## ÜBUNGSFRAGEN
1. Welche Heimcomputer nennt der Artikel über die Demoszene?
2. Schreiben Sie den Artikel über die Demoszene nach seinem letzten Satz weiter.

## VORLIEGENDER TEXT
§

Computer-Demos sind jetzt UNESCO-Kulturerbe – und diese Beispiele zeigen, wieso!

Als erste digitale Kunstform ist die sogenannte Demoszene gerade ein immaterielles UNESCO-Kulturerbe in Deutschland geworden. Dahinter steckt die Initiative ‚The Art of Coding‘, die 1E9-Mitglied Tobias Kopka mit ins Leben gerufen hat. Wir gratulieren, schauen uns die Entwicklung der Szene näher an und lassen uns seine Lieblingsdemos zeigen.

Von Krischan ‚X-Bone‘ Lehmann

Wer in den 80ern oder 90ern mit einem Heimcomputer wie dem C64, dem Atari ST oder dem Amiga aufgewachsen ist, kam an Demos eigentlich nicht vorbei. Raubkopien von Computerspielen waren damals die Regel und die ersten Demos waren Markenzeichen, die die sogenannten Crackergruppen an den Anfang ihrer geknackten Spiele als Intro setzten, um sich in der Szene einen Namen zu machen. Zunächst bestanden diese digitalen Graffitis meist nur aus einem Logo, etwas Sound und ein bisschen Text. Mit der Zeit aber wuchsen sie sich zu ihrer ganz eigenen Kunstform aus – der schließlich auf tage- und nächtelangen „Demopartys“ mit zahlreichen Coding-Wettbewerben gehuldigt wurde.

Ein klassisches Cracker-Intro aus den frühen Jahren der Szene – von der dänischen Gruppe „Papillons“, 1988. Von ihren illegalen Wurzeln haben sich die Demogruppen mittlerweile längst emanzipiert.

§

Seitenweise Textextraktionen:
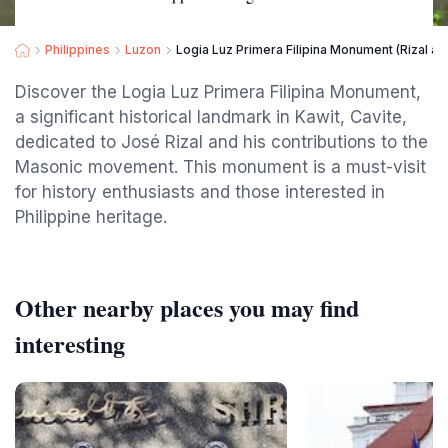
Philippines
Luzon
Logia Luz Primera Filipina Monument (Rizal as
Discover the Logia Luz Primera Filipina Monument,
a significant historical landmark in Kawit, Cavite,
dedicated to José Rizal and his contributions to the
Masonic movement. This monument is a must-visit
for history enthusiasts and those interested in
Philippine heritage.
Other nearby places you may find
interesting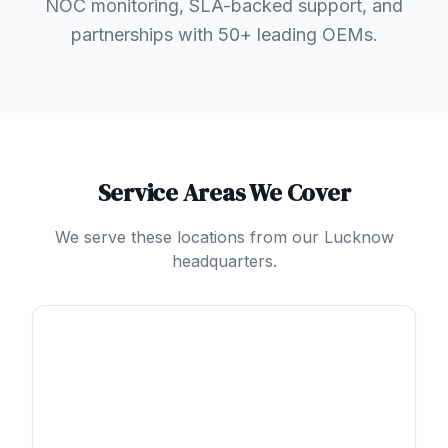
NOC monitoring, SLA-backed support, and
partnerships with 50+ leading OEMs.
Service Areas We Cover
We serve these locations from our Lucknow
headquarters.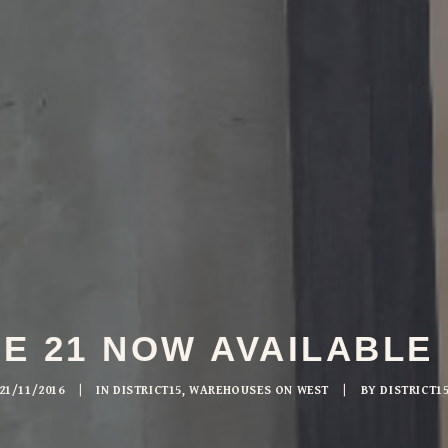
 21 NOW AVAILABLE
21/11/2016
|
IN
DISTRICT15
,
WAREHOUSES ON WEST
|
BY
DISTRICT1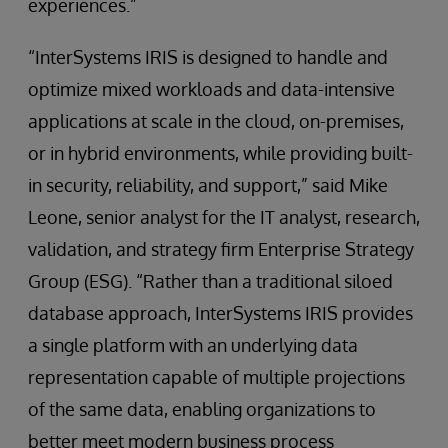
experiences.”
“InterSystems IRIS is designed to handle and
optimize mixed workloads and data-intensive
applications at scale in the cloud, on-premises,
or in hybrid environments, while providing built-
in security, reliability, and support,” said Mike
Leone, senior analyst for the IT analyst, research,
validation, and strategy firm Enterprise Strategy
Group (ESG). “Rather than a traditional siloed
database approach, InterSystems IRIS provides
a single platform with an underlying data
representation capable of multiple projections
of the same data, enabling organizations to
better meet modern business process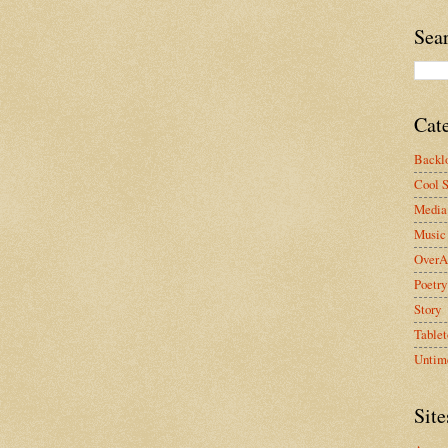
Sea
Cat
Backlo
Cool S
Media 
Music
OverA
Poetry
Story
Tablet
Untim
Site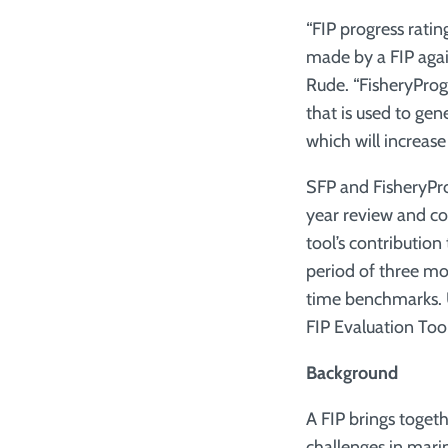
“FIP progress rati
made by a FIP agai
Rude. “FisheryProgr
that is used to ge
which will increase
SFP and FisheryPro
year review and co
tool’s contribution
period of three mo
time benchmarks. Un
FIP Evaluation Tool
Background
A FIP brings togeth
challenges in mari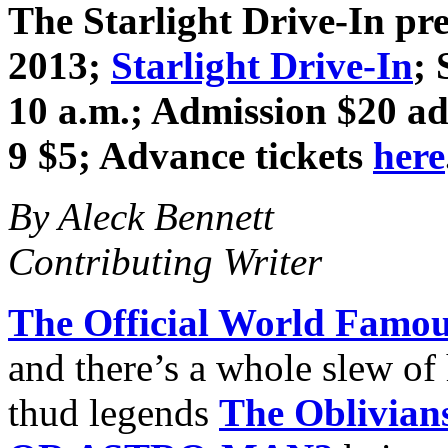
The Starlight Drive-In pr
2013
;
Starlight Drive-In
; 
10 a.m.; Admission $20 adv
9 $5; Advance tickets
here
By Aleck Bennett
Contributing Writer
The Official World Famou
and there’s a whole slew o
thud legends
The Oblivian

§

## GEGEBENE ANTWORTEN
1. C64, Atari ST, Amiga

2.
Es ging darum, die nach heutigem Standard schwachbrüstigen Maschinen an die Grenzen ihrer physikalischen Leistungsfähigkeit zu treiben, weit über die Vorgaben des Betriebssystems hinaus jede technische Möglichkeit zu nutzen, um einen einzigartigen grafischen Effekt zu erzielen, einen bestimmten Klang zu erzeugen oder eine besondere Geschichte zu erzählen. Unter den gestrengen Augen der Peers, im dauernden Wettstreit mit anderen Coder-Gruppen. Und da der Speicherplatz – gerade mal 64 Kilobyte Arbeitsspeicher hatte der danach benannte C64 – stark begrenzt war und ja meist auch das geknackte Spiel beherbergen musste, wurden alle Tricks angewandt, um die Filegröße gering zu halten. „Cool, aber klein“, lautete der olympische Gedanke der Demoszene – was freilich kein Manko war. Gerade die Beschränkung ist ja allzu oft der Motor der Kreativität.

Die Kunst der Verknappung

Noch heute ist der Wettbewerb um die beste 4K(ilobyte) große Intro fester Bestandteil vieler Demopartys. Und Demopartys sind nach wie vor fester Bestandteil einer eigenen Kultur, die sich rund um die programmierten Kunstwerke und die längst aus den Jugendzimmern verschwundene Hardware über die Jahre gebildet hat. „Demos werden nicht einfach nur ins Internet released, obwohl die Szene eigentlich komplett digital ist. Die Partys sind das Herzstück“, erzählt uns Tobias Kopka, Mitgründer der Demogruppe Haujobb und heute einer der engagiertesten Fürsprecher der Demoszene in Deutschland. Mit der Initiative Demoscene – The Art of Coding ist es ihm und seinen Mitstreitern vom Kölner Digitale Kultur e.V. gerade gelungen, die Demoszene als immaterielles UNESCO-Kulturerbe in Deutschland zu verankern – als erste digitale Kunstform überhaupt.

6c-Evoke_Koeln_2014_Foto_Tobias_Kopka-3 Eine enge Gemeinschaft und ein harter Wettbewerb schließen sich in der Demoszene nicht aus: Hier ein nächtlicher Eindruck von der Evoke-Demoparty 2014. (Foto: Tobias Kopka)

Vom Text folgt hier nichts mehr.